Prof Baker has upped the ante by suggesting at some point prior to a vaccine being found the transtasman bubble could be extended to include Asian and Pacific countries that had been successful in fighting the virus, such as South Korea, Taiwan and even China.
"You could conceive of a future where much of the eastern hemisphere is virus-free," he said.
"And that includes some of our major trading partners."
Prof Baker was hesitant to put a timeline on when such a scenario might be possible and stressed it was an "aspirational" goal and dependent on New Zealand continuing to stamp out Covid-19.
Now was not the time to be complacent, he said, as there was still the chance of a second wave, which would reduce the chances of such a scenario.
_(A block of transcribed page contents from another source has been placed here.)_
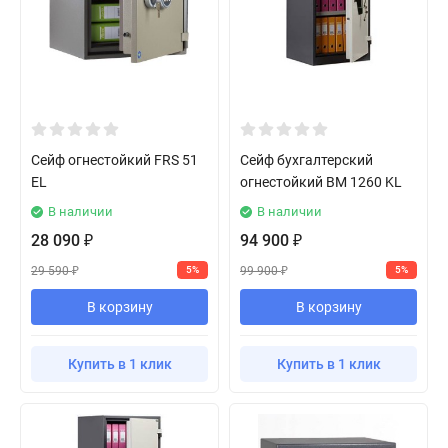
Сейф огнестойкий FRS 51
Сейф бухгалтерский
EL
огнестойкий BM 1260 KL
В наличии
В наличии
28 090
94 900
₽
₽
29 590
99 900
5%
5%
₽
₽
В корзину
В корзину
Купить в 1 клик
Купить в 1 клик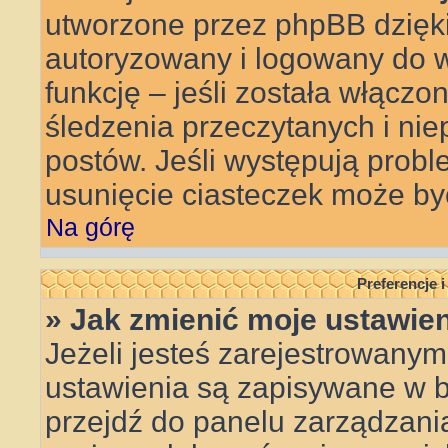
utworzone przez phpBB dzięki
autoryzowany i logowany do w
funkcję – jeśli została włączo
śledzenia przeczytanych i ni
postów. Jeśli występują pro
usunięcie ciasteczek może b
Na górę
Preferencje 
» Jak zmienić moje ustawie
Jeżeli jesteś zarejestrowanym
ustawienia są zapisywane w ba
przejdź do panelu zarządzan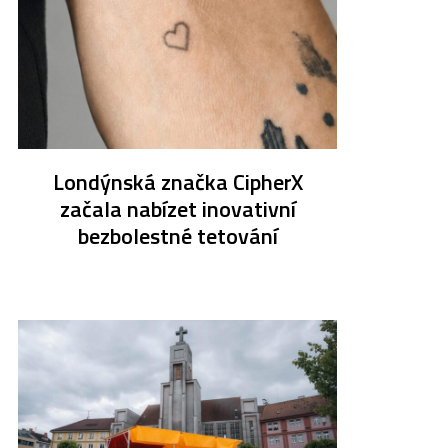
Londýnská značka CipherX
začala nabízet inovativní
bezbolestné tetování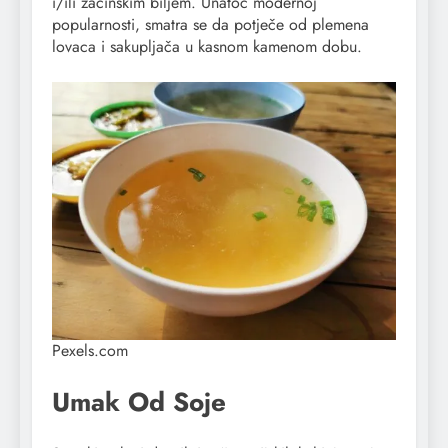
i/ili začinskim biljem. Unatoč modernoj
popularnosti, smatra se da potječe od plemena
lovaca i sakupljača u kasnom kamenom dobu.
Pexels.com
Umak Od Soje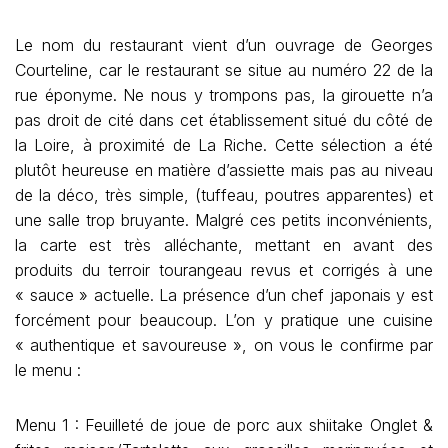
Le nom du restaurant vient d’un ouvrage de Georges
Courteline, car le restaurant se situe au numéro 22 de la
rue éponyme. Ne nous y trompons pas, la girouette n’a
pas droit de cité dans cet établissement situé du côté de
la Loire, à proximité de La Riche. Cette sélection a été
plutôt heureuse en matière d’assiette mais pas au niveau
de la déco, très simple, (tuffeau, poutres apparentes) et
une salle trop bruyante. Malgré ces petits inconvénients,
la carte est très alléchante, mettant en avant des
produits du terroir tourangeau revus et corrigés à une
« sauce » actuelle. La présence d’un chef japonais y est
forcément pour beaucoup. L’on y pratique une cuisine
« authentique et savoureuse », on vous le confirme par
le menu :
Menu 1 : Feuilleté de joue de porc aux shiitake Onglet &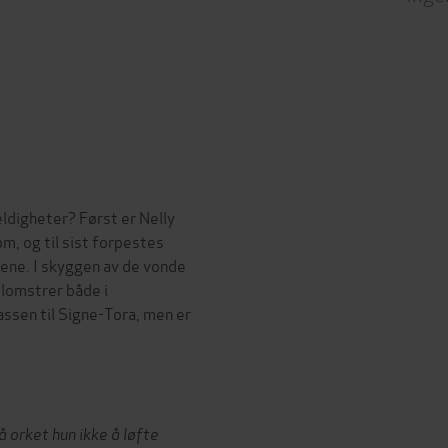
ldigheter? Først er Nelly
m, og til sist forpestes
ene. I skyggen av de vonde
blomstrer både i
sen til Signe-Tora, men er
å orket hun ikke å løfte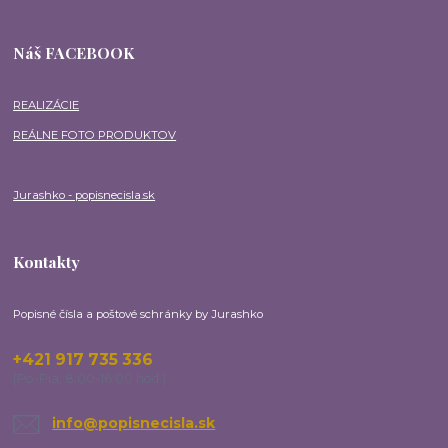
Náš FACEBOOK
REALIZÁCIE
REÁLNE FOTO PRODUKTOV
Jurashko - popisnecisla.sk
Kontakty
Popisné čísla a poštové schránky by Jurashko
+421 917 735 336
(Po-Pia, 8:00-16:00 hod.)
info@popisnecisla.sk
The bigger bubble idea was met with some caution by the Lakes District tourism industry yesterday.
Mayor Jim Boult said it was "certainly worth a hard look" if it could be done safely.
"We'd need to be enormously sure that we weren't opening ourselves up to a second round of Covid-19."
He was optimistic a transtasman bubble could be formed before or during the ski season, provided there was no risk.
"The Australian market makes up about 30 percent of our total ski business.
"Getting them here during July would be a stunning move forward for the district."
NZSki chief executive Paul Anderson said Australia was "the big prize".
"So we would be really keen for the government to work towards that transtasman bubble."
Cardrona Alpine Resort and Treble Cone skifield general manager Bridget Legnavsky agreed, saying Australia had "more potential" with a very dedicated skiing market.
China made up about 10 percent of the resort's business and that amount was growing rapidly.
"We would hate to see Covid-19 put a dampener on this growth."
National Party leader Simon Bridges said overseas bubbles would be an important conversation in the coming weeks and months.
"But right now we need to focus on getting New Zealand operating and I'm worried the government isn't focused enough on that."
The government will decide during the coming week if domestic tourism will be allowed under level 2.